━━ DOCUMENT TEXT ━━

All these things define heart disease when talking about the heart valves, a primary component of heart disease, usually from infection: acute or embolic, so firing off clogs into the tissues ahead; and chronic, or congestive heart failure from blocked blood flow from a bad valve leading to back up in the blood behind it, forcing fluid to remain in the tissues.

And infection for the most part is what troubles the heart valves in the first place. If you can’t for the most part too much about infection, what can you do to help your heart. Well… It takes hypercoagulable states and thromboembolic states to make heart disease truly come forward. So what are those? These are two general states that are produced by things you can change to minimize heart disease.

━━━
━━ DATASET ━━

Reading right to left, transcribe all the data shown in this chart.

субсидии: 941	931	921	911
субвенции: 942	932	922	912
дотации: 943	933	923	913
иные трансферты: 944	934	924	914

━━━

TASKS TO CARRY OUT -
1. Answer these questions from the heart disease text, one line each:
(a) What does it say is, for the most part, what troubles the heart valves in the first place?
(b) In chronic or congestive heart failure, what does the backup in the blood force fluid to do?
(c) Which two states does it say it takes to make heart disease truly come forward?
2. Reproduce the heart disease text word for word, starting with "All these things" and going on through "in the tissues.".

RESULTS FOR THE EXERCISE -
1.
(a) Infection.
(b) Remain in the tissues.
(c) Hypercoagulable states and thromboembolic states.

2.
All these things define heart disease when talking about the heart valves, a primary component of heart disease, usually from infection: acute or embolic, so firing off clogs into the tissues ahead; and chronic, or congestive heart failure from blocked blood flow from a bad valve leading to back up in the blood behind it, forcing fluid to remain in the tissues.